Arcayürek ile Tunçkanat kapışmış
Türk-ABD ilişkilerini bozmak amacıyla KGB'nin basına sahte Amerikan belgeleri sızdırdığını pek az kimse hatırlayacaktır. 1966'da emekli subay, senatör Haydar Tunçkanat, ABD'in bazı Türk subayları ile AP aleyhindeki liberalleri enterne etmek üzere komplo kurduğunu içeren belgeler ortaya atıyor. Belgelere göre ABD Türkiye'nin iç işlerine müdahale ediyor.
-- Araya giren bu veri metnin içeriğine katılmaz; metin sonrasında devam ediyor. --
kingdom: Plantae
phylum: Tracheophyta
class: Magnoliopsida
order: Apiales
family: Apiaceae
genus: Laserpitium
TSK içinde de geniş bir yankı bulan iddialar, ülkede ABD aleyhtarı bir hava estirir. Sıtkı Uluç 'Gizli Servis Öyküleri'nde olayı KGB operasyonları kategorisi içinde ele alıyor. Buna göre KGB'nin hazırladığı belgeler Tunçkanat üzerinden piyasaya sürülüyor. Belgelerin sahte olduğunu bilmeyen Tunçkanat, 'İkili Anlaşmaların İç Yüzü' kitabında da belgeleri yayınlar. Cüneyt Arcayürek o dönemde belgelerin sahte olduğunu yazar. Bu nedenle başı Tunçkanat'la derde girer. Yıllar sonra 1987'de Tunçkanat, Cumhuriyet gazetesi yazarı Arcayürek'i 'CIA işbirlikçisi' olarak niteleyecek, Arcayürek ise 'Darbeler ve Gizli Servisler' kitabında kendini savunacaktı.